The common compliance floor

All three regimes converge on a small set of practices. Build to this floor and you cover the substance of all three, plus most pending state bills (Texas, California, New Jersey, Connecticut, Illinois).

RequirementEU AI ActNYC LL 144Colorado AI Act
AI inventory of HR toolsRequired (risk-mgmt system)Required (must identify AEDTs)Required (impact assessment)
Bias / impact auditRequired (in conformity assessment)Required annually by independent auditorRequired annually (impact assessment)
Candidate / employee noticeRequired (transparency obligation)Required ≥10 business days before useRequired (with appeal right)
Human oversight in decisionRequired (Art. 14)Implicit (AEDT must 'substantially assist or replace')Required for adverse employment decisions
Vendor / developer documentationRequired (technical docs)Required (auditor needs vendor data)Required (developer must provide info)
Logging & post-market monitoringRequired (Arts. 12, 72)Implicit in annual audit refreshRequired (continuous monitoring)
Notification to regulator on discovered harmSerious incident reporting (Art. 73)Not specifiedRequired within 90 days to AG

Implementation: a 90-day plan

  1. Days 1–15: Build the AI HR inventory. Every tool used in sourcing, screening, interviewing, scoring, scheduling, onboarding, performance, comp recommendations, or termination — including features added to existing tools (e.g. LinkedIn AI Recruiter, Greenhouse AI screening).
  2. Days 16–30: For each tool, classify under each regime: EU high-risk? NYC AEDT? Colorado consequential decision? Where applicable in all three.
  3. Days 31–45: Commission independent bias audits for any NYC AEDT. Begin EU AI Act conformity work with vendors. Draft Colorado-style impact assessment template aligned to NIST AI RMF.
  4. Days 46–60: Publish bias audit summaries on website. Update candidate communications (notice ≥10 business days for NYC). Set up alternative process intake.
  5. Days 61–75: Train hiring teams and managers on human-oversight obligations. Document who has authority to override AI recommendations. Set logging requirements with each vendor.
  6. Days 76–90: Establish quarterly governance review (AI HR Council with HR, Legal, IT, DEI, Data). Pre-set the impact-assessment refresh cycle (annually + on material change).

FAQ

Frequently asked questions

We're a US company with no NYC office — does LL 144 apply?

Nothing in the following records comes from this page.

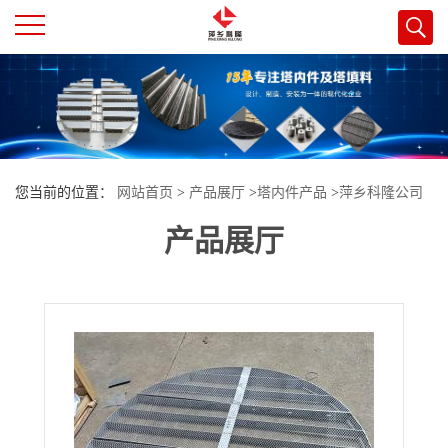
公
司
首
您当前的位置：
网站首页
>
产品展厅
>
塔内件产品
>
萍乡科隆公司
页
产品展厅
塔内件车间生产 填料压栅 如图拼成盘的填料压紧装置
公
司
介
绍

Only if you hire for positions located in NYC or remote positions tied to a NYC office. Otherwise, no. But pay attention to similar bills in California (SB 7), Illinois (HB 3773), and New Jersey (A 3854) which expand the model.

Is using ChatGPT to draft a job description regulated?

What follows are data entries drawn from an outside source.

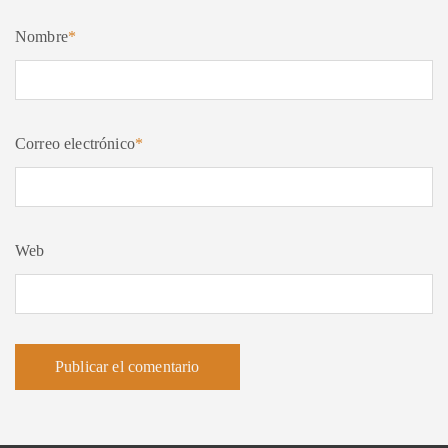
Nombre
*
Correo electrónico
*
Web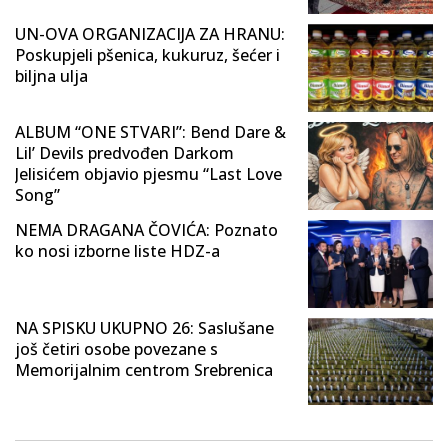
UN-OVA ORGANIZACIJA ZA HRANU:
Poskupjeli pšenica, kukuruz, šećer i
biljna ulja
ALBUM “ONE STVARI”: Bend Dare &
Lil’ Devils predvođen Darkom
Jelisićem objavio pjesmu “Last Love
Song”
NEMA DRAGANA ČOVIĆA: Poznato
ko nosi izborne liste HDZ-a
NA SPISKU UKUPNO 26: Saslušane
još četiri osobe povezane s
Memorijalnim centrom Srebrenica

Drafting JDs is not 'consequential' under any of the three. But using GPT to screen resumes, score candidates, or recommend hire/no-hire decisions is — and many companies casually doing the latter haven't realised they're now in scope.

Who's responsible — us or the vendor?

Both, but differently. Vendors (providers/developers) have technical and documentation obligations. Employers (deployers) have use-time obligations: oversight, notice, monitoring, impact assessment. You can't outsource employer obligations to the vendor.

Are open-source LLMs exempt?

Under the EU AI Act, open-source GPAI models have lighter obligations than commercial GPAI — but if you fine-tune or deploy them for a high-risk HR use, the high-risk obligations attach to you as the deployer regardless.